EXTRAIT REPRODUIT:
_ _ _ _ _ _ _
Vu la procédure suivante :
Procédure contentieuse antérieure :
Mme B... C... et M. E... A... ont demandé au tribunal administratif de Nantes de condamner la commune de Rezé à leur verser une somme de 30 672,04 euros au titre du préjudice subi par le retrait de l'arrêté de permis de construire du 22 mars 2010 dont ils bénéficiaient.
Par un jugement no 1703895 du 3 novembre 2020, le tribunal administratif de Nantes a rejeté leur demande.
Procédure devant la cour :
Par une requête et un mémoire, enregistrés les 4 janvier 2021 et 4 janvier 2022, Mme C... et M. A..., représentés par Me Lefevre, demandent à la cour :
1°) d'annuler ce jugement ;
2°) de condamner la commune de Rezé à leur verser une somme de 28 558,74 euros, outre les intérêts au taux légal et la capitalisation des intérêts à compter de leur requête d'appel ;
3°) de mettre à la charge de la commune de Rezé une somme de 6 000 euros en application des dispositions de l'article L. 761-1 du code de justice administrative.
Ils soutiennent que :
- le jugement attaqué est insuffisamment motivé ;
- le retrait, par un arrêté du 17 juin 2010, de l'arrêté du 22 mars 2010 leur accordant un permis de construire est entaché d'illégalité et donc constitutif d'une faute de nature à engager la responsabilité de la commune de Rezé ;
- l'ensemble des préjudices dont ils réclament réparation présente un lien de causalité direct et certain avec l'illégalité de l'arrêté de retrait.
_ _ _ _ _ _ _
DONNÉES FOURNIES:
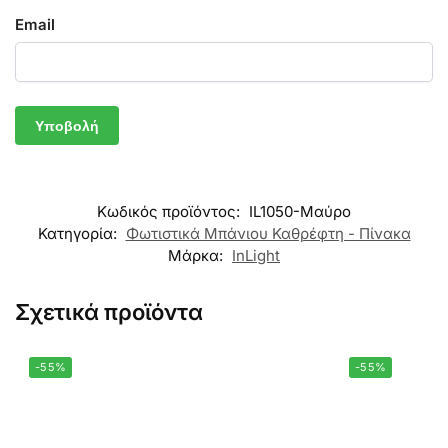
Email
Κωδικός προϊόντος:
IL1050-Μαύρο
Κατηγορία:
Φωτιστικά Μπάνιου Καθρέφτη - Πίνακα
Μάρκα:
InLight
Σχετικά προϊόντα
-55%
-55%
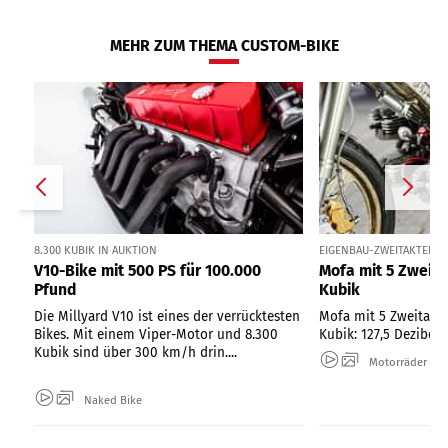
MEHR ZUM THEMA CUSTOM-BIKE
8.300 KUBIK IN AUKTION
EIGENBAU-ZWEITAKTER 
V10-Bike mit 500 PS für 100.000
Mofa mit 5 Zweit
Pfund
Kubik
Die Millyard V10 ist eines der verrücktesten
Mofa mit 5 Zweitakt
Bikes. Mit einem Viper-Motor und 8.300
Kubik: 127,5 Dezibel 
Kubik sind über 300 km/h drin....
Motorräder
Naked Bike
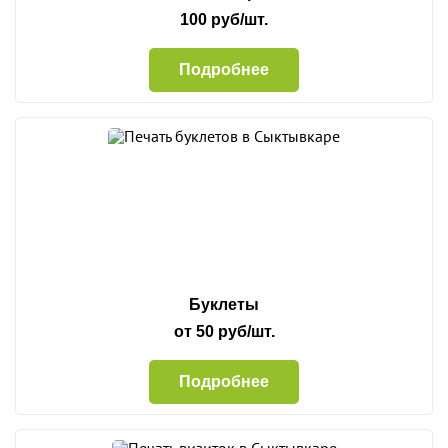
100 руб/шт.
Подробнее
Буклеты
от 50 руб/шт.
Подробнее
_ _ _ _ _ _ _
TÂCHES À EFFECTUER:
1) Indiquez à quelle date, selon l'extrait, le tribunal administratif de Nantes a rendu le jugement no 1703895.
2) Traduisez en anglais la phrase suivante de l'extrait : « Par un jugement no 1703895 du 3 novembre 2020, le tribunal administratif de Nantes a rejeté leur demande. »
3) Modifiez le passage de l'extrait allant de « Par un jugement » à « de justice administrative. » en y remplaçant « requête » par « demande ».
Les lignes forment un matériau distinct de l'extrait.

RÉPONSES PAR TÂCHE:
1) Le 3 novembre 2020.

2) By judgment no. 1703895 of November 3, 2020, the Nantes Administrative Court rejected their claim.

3)
Par un jugement no 1703895 du 3 novembre 2020, le tribunal administratif de Nantes a rejeté leur demande.
Procédure devant la cour :
Par une demande et un mémoire, enregistrés les 4 janvier 2021 et 4 janvier 2022, Mme C... et M. A..., représentés par Me Lefevre, demandent à la cour :
1°) d'annuler ce jugement ;
2°) de condamner la commune de Rezé à leur verser une somme de 28 558,74 euros, outre les intérêts au taux légal et la capitalisation des intérêts à compter de leur demande d'appel ;
3°) de mettre à la charge de la commune de Rezé une somme de 6 000 euros en application des dispositions de l'article L. 761-1 du code de justice administrative.